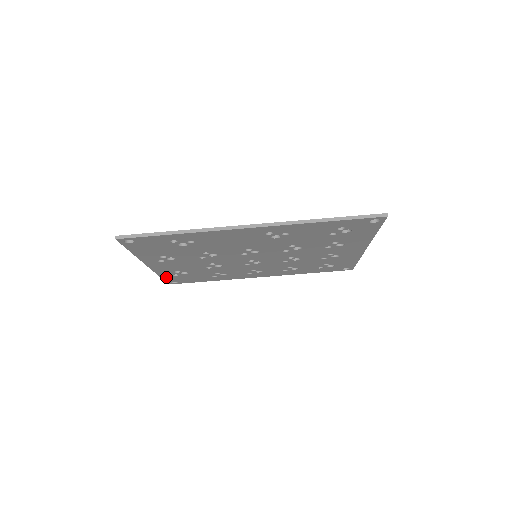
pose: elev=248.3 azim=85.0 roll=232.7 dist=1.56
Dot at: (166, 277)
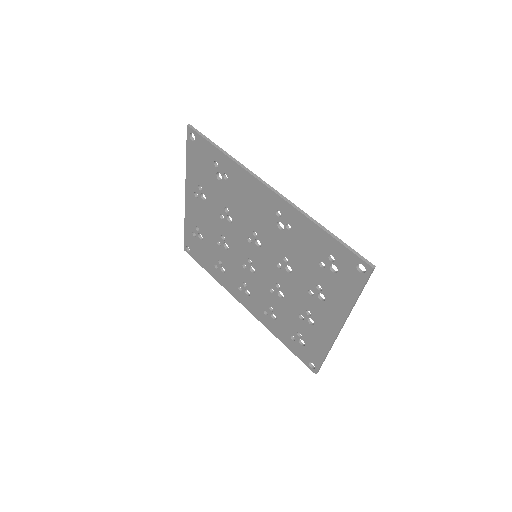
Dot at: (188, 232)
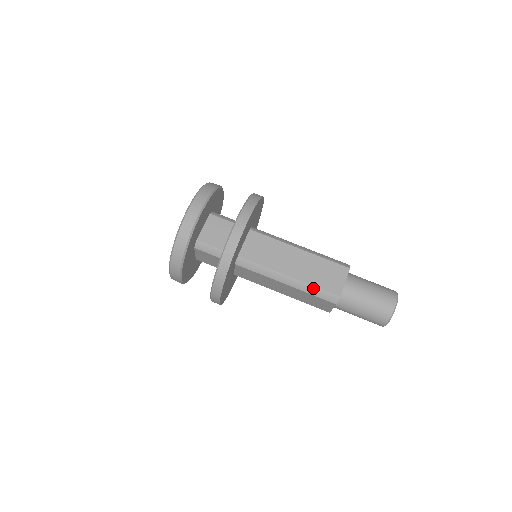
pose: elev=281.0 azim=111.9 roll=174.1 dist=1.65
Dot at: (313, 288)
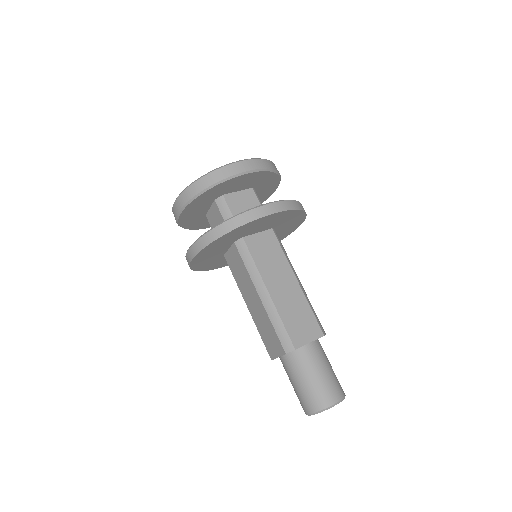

------------------------------------------------------------------------

Starting at the line containing "pose: elev=281.0 azim=111.9" and ending at the last of the items, present each line as a row in a Markdown table with the columns Row and Content, skipping blank lines. Leave the pictures out of the answer.

| Row | Content |
|---|---|
| 1 | pose: elev=281.0 azim=111.9 roll=174.1 dist=1.65 |
| 2 | Dot at: (313, 288) |